Tutti i giorni, dall’inizio della pandemia – come l’ha definita l’Organizzazione mondiale della sanità, precisando che “non è parola da usare con leggerezza o disattenzione – abbiamo il consueto appuntamento con i dati della Protezione Civile che forniscono l’andamento dei contagi e dei decessi. In Italia un rapporto così quotidiano con la morte si è vissuto – nella storia recente – solo durante la Seconda guerra mondiale. «Una situazione anomala della nostra società non abituata a pensare alla morte, legata al presente, alla dimensione del qui ed ora. Invece nelle società antiche era inserita in una dimensione più vitale nel senso che è parte del disegno della nostra partecipazione al pianeta. Una consapevolezza che ci distingue come esseri umani e che si presenta adesso in maniera brutale» chiosa Villa.
Pensiamo al memento mori medievale il cui fulcro furono le danze macabre, un monito per ricordare la caducità della vita, l’incertezza dell’ora della morte e l’uguaglianza degli uomini di fronte ad essa. L’iconografia del tempo ne è ricchissima. «La Morte vien’ da fuori, eppure sta nella vita» canta Vinicio Capossela.

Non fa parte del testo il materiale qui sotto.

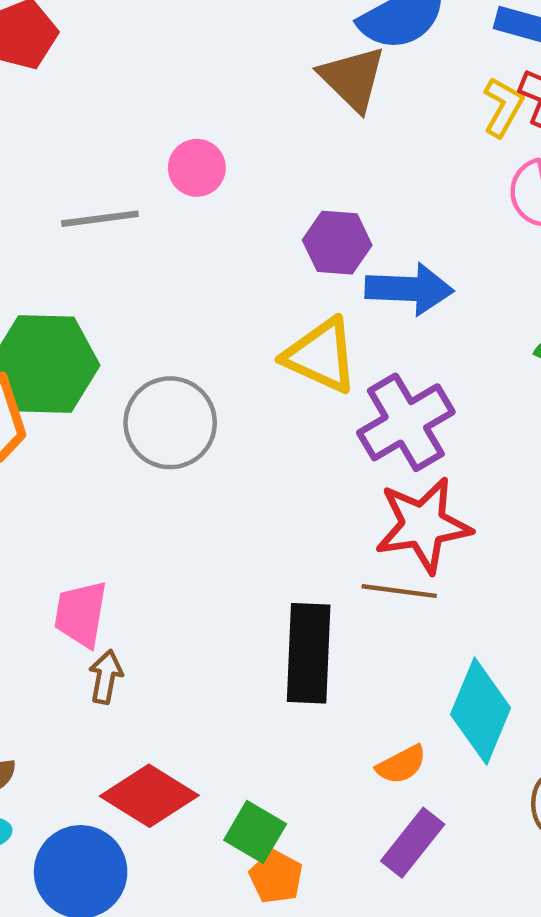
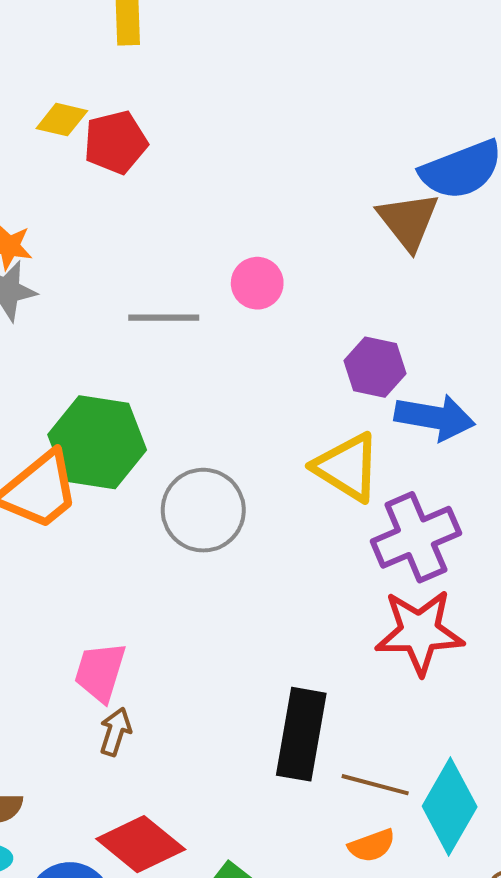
brown line: (399, 591) -> (375, 785), moved

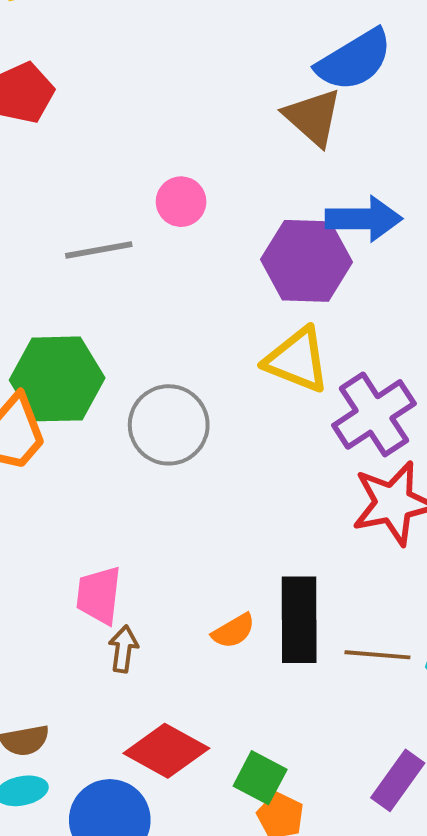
purple hexagon: (375, 367) -> (307, 261), size x1.5
blue arrow: (435, 417) -> (364, 219), moved
orange semicircle: (372, 846) -> (233, 631), moved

In questa cornice, l’arrivo della Settimana Santa è stato emblematico, la passione della morte per antonomasia, il rito collettivo religioso che impregna la nostra cultura. Da Nord a Sud della penisola tutto ha taciuto durante il venerdì santo che da secoli è teatro di grandi atti collettivi. Non c’è stata la processione delle Macchine – imponenti statue di legno che rappresentano le stazioni della via Crucis, custodite all’interno delle chiese di diverse confraternite – di Vercelli. Anche qui, per il grandissimo numero di anziani morti nelle residenze di assistenza sanitaria la magistratura ha aperto, un’indagine per epidemia colposa contro ignoti. E sempre dalla città piemontese ci è giunta un’altra immagine che ha scosso l’opinione pubblica: quella di numerose salme lasciate nella cappella mortuaria di una casa di cura, diventando il simbolo di quanto sta accadendo a questa generazione, bersaglio privilegiato dell’agente patogeno.
Non c’è stato il pellegrinaggio dei Perdoni di Taranto, una processione composta da confratelli che a piedi nudi e incappucciati di bianco percorrono le vie cittadine, avanzando con un lento dondolio e facendo sosta in ogni sepolcro lungo il loro tragitto.
L’Italia è ricchissima di questi rituali suggestivi. Molti drammatizzano la morte di Cristo che si fa rito, recita, ma anche momento di memoria collettiva, aggregazione, e allo stesso tempo evocazione di grandi flagelli, epidemie, portando in sé anche una funzione taumaturgica. «Può apparire come una regressione all’arcaico, ma non bisogna neanche avere un atteggiamento neo illuministico, perché siamo di fronte al bisogno di protezione e rassicurazione – commenta dalla sua pagina social l’antropologo dell’università della Calabria Vito Teti –. Accade quando l’uomo si sente solo di fronte all’inspiegabile, alla morte, che la scienza o la politica non riescono a frenare. C’è bisogno di sacro, che non va né enfatizzato, né ridotto a superstizione o credulità, ma è con la fine del sacro, in fondo, che siamo arrivati fin qui».